Glorvigen v. Cirrus Design Corporation, -- N.W.2d -- (2012), 2012 WL 2913203, decided on July 18, 2012, arises out of the crash of a Cirrus SR22 airplane in January 2003, which killed both men on board and destroyed the hull. Combined lawsuits brought by the estates of both decedents against Cirrus, as the manufacturer and seller, alleged breach of the duty to warn and to provide adequate instructions for the safe use of its airplanes. The pilot and owner of the accident aircraft purchased the SR22 just one month before the crash. As part of the purchase of the airplane, Cirrus provided him a two-day training program, including both ground school and flight instruction, designed to help already-licensed pilots transition into the SR22. The pilot successfully completed the transitional training, but apparently did not receive a part of the in-flight instruction that practiced a maneuver for recovery from unexpected flight while under Visual Flight Rules (VFR) into Instrument Meteorological Conditions (IMC). The crash resulted from such an encounter and the improper recovery from VFR into IMC.

The Minnesota Supreme Court held that failing to provide the applicable in-flight training did not amount to a breach of the duty to warn. While there was no dispute that as the supplier and manufacturer of the airplane Cirrus had a duty to warn foreseeable users like the pilot/buyer, and that the duty to warn includes a duty to give adequate instructions on the safe use of Cirrus airplanes, the Court held that the duty to warn was satisfied through written instructions. Cirrus provided the pilot/buyer of the aircraft with multiple sources of written instructions on proper recovery from VFR into IMC, including the Pilot Operating Handbook and the Autopilot Operating Handbook. The Court noted that "[t]he duty to warn has never before required a supplier or manufacturer to provide training, only accurate and thorough instructions," and an imposition of a duty to train would require an "unprecedented expansion of the law."

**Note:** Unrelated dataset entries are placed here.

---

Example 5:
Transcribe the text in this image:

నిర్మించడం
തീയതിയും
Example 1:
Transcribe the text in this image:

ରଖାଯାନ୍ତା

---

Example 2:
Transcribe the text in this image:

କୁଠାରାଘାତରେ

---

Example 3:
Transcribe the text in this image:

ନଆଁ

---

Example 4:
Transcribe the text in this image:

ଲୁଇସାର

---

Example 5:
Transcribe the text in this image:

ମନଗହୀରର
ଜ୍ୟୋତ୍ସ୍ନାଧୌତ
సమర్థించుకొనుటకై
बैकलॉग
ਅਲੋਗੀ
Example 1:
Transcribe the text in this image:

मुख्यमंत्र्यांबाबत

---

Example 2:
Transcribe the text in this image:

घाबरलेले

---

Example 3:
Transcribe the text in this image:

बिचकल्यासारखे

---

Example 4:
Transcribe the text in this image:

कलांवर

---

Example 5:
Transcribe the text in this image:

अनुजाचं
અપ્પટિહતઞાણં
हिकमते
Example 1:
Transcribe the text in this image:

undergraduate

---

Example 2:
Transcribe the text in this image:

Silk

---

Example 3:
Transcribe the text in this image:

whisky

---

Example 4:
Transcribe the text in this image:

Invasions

The Court also rejected the idea that Cirrus's failure to provide the applicable flight instruction, as it had contracted to do, could support a negligence cause of action. The Court reasoned that fundamental differences between contract and tort law mean that a breach of a duty imposed by contract does not result in responsibility for tort damages. Because the duty to provide the applicable flight lesson could have arisen only from the contract, the Court held recovery in tort was not permitted. This ruling thus maintains the crucial difference in responsibilities voluntarily assumed in contract and those imposed by law in tort.

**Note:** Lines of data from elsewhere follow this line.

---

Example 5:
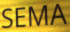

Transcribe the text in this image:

SEMA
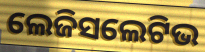
ଲେଜିସଲେଟିଭ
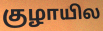
குழாயில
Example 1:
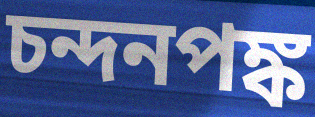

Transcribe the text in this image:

চন্দনপঙ্ক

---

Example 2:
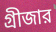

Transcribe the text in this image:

গ্রীজার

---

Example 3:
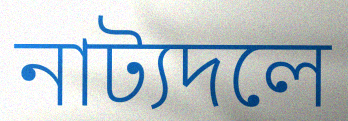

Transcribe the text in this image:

নাট্যদলে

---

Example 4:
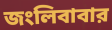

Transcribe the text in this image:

জংলিবাবার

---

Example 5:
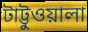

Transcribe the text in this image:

টাট্টুওয়ালা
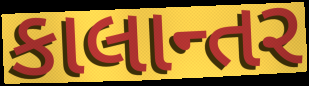
કાલાન્તર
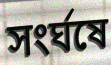
সংর্ঘষে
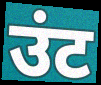
उंट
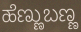
ಹೆಣ್ಣುಬಣ್ಣ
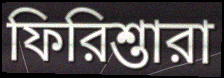
ফিরিশ্তারা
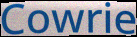
Cowrie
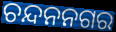
ଚନ୍ଦନନଗର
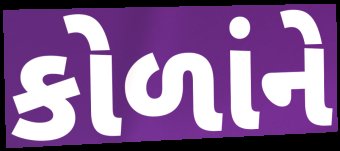
કોળાંને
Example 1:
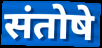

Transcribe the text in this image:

संतोषे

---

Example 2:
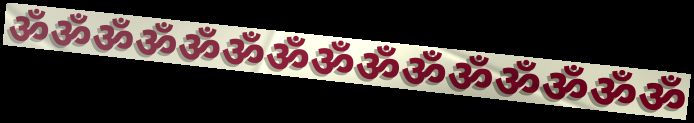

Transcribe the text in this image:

ॐॐॐॐॐॐॐॐॐॐॐॐॐॐॐ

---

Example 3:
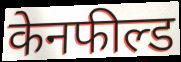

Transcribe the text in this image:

केनफील्ड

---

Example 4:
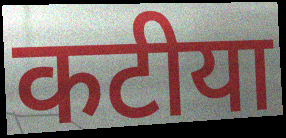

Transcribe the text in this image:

कटीया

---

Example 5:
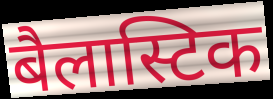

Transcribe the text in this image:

बैलास्टिक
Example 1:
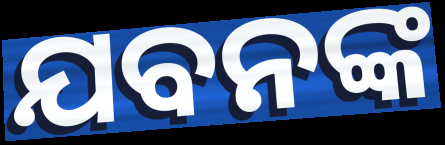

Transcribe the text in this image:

ଯବନଙ୍କ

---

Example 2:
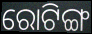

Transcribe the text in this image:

ରୋଟିଙ୍ଗ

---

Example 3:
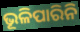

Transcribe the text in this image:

ଭୂଳିପାରିନି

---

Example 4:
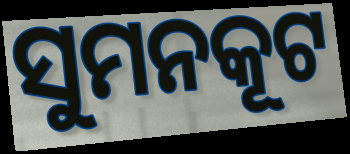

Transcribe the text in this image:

ସୁମନକୂଟ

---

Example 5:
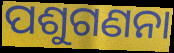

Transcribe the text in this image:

ପଶୁଗଣନା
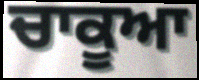
ਚਾਕੂਆ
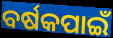
ବର୍ଷକପାଇଁ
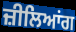
ਜ਼ੀਲਿਆਂਗ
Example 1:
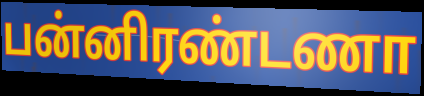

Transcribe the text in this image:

பன்னிரண்டணா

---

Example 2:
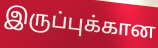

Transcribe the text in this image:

இருப்புக்கான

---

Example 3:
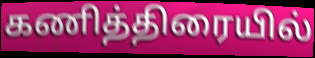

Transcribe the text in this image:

கணித்திரையில்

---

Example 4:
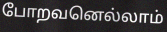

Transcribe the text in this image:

போறவனெல்லாம்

The Minnesota Supreme Court specifically did not reach the issue of educational malpractice that was fully analyzed by the lower court's opinion. (796 N.W.2d 541.) In that 2011 opinion, the Minnesota Court of Appeals explained that under Minnesota law, the educational malpractice bar is meant to avoid inquiry into the nuances of educational process and theories. The Appeals Court held that a determination of whether the transition training was ineffective due to a failure to provide the inadvertent VFR into IMC recovery maneuver would involve precisely the type of inquiry into the nuances of the educational process that the educational malpractice bar is meant to avoid. Thus, the negligence claim was barred as a matter of law.

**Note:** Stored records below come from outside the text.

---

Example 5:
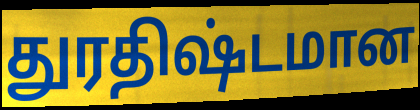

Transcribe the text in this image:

துரதிஷ்டமான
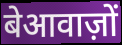
बेआवाज़ों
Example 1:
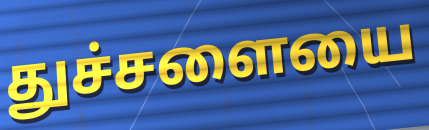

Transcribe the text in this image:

துச்சளையை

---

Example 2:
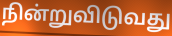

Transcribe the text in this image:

நின்றுவிடுவது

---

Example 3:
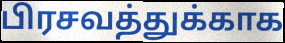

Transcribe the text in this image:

பிரசவத்துக்காக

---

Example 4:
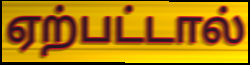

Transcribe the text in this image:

ஏற்பட்டால்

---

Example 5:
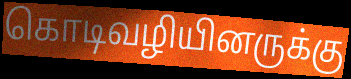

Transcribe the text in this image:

கொடிவழியினருக்கு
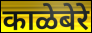
काळेबेरे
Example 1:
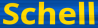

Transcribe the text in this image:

Schell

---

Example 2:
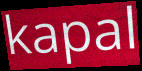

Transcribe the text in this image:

kapal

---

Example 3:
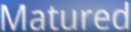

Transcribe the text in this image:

Matured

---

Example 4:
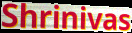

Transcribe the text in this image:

Shrinivas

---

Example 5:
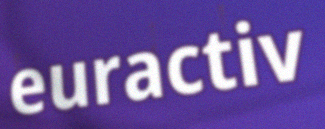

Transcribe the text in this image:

euractiv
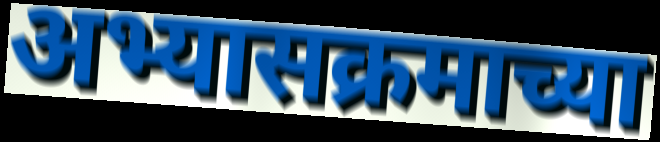
अभ्यासक्रमाच्या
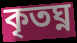
কৃতঘ্ন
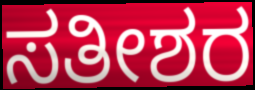
ಸತೀಶರ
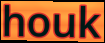
houk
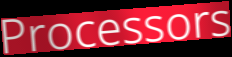
Processors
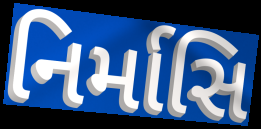
નિર્માસિ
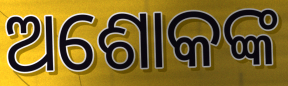
ଅଶୋକଙ୍କ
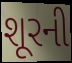
શૂરની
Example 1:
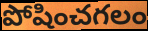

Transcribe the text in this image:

పోషించగలం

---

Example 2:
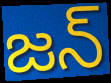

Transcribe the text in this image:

జన్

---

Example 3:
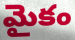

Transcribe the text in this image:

మైకం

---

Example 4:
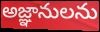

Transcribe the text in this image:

అజ్ఞానులను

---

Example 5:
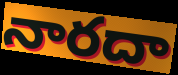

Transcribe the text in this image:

నారదా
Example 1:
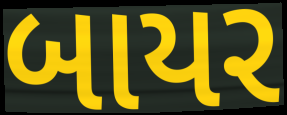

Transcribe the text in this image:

બાયર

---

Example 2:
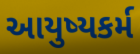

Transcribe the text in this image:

આયુષ્યકર્મ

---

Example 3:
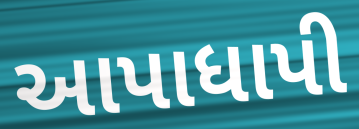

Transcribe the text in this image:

આપાધાપી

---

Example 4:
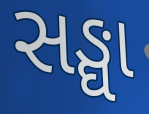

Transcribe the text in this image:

સઙ્ઘા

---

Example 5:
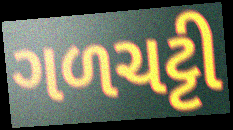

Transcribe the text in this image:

ગળચટ્ટી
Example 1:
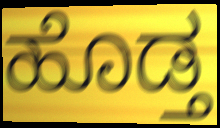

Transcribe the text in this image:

ಹೊಡ್ತ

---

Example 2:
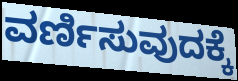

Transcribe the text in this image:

ವರ್ಣಿಸುವುದಕ್ಕೆ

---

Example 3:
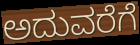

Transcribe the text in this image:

ಅದುವರೆಗೆ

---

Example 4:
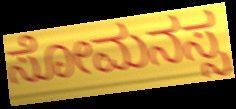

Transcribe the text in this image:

ಸೋಮನಸ್ಸ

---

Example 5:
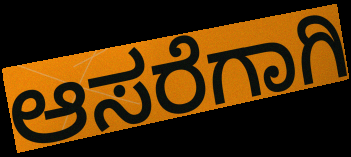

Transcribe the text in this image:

ಆಸರೆಗಾಗಿ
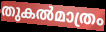
തുകൽമാത്രം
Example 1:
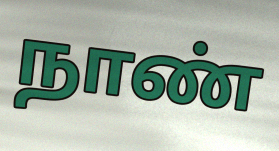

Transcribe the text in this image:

நாண்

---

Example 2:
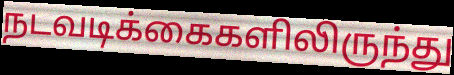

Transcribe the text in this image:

நடவடிக்கைகளிலிருந்து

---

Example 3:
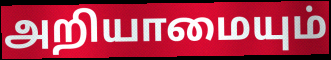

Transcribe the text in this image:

அறியாமையும்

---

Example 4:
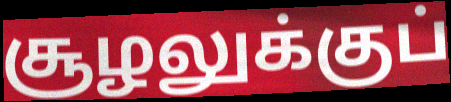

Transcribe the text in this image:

சூழலுக்குப்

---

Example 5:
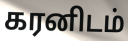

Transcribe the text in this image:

கரனிடம்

While Glorvigen applied only Minnesota law, and did not provide a final word on the educational malpractice issue, it is persuasive authority that may be applied to claims brought under similar negligence laws in other states. The case therefore provides another useful tool in the defense of claims arising out of allegedly inadequate pilot training.

Because of the generality of this update, the information provided herein may not be applicable in all situations and should not be acted upon without specific legal advice based on particular situations.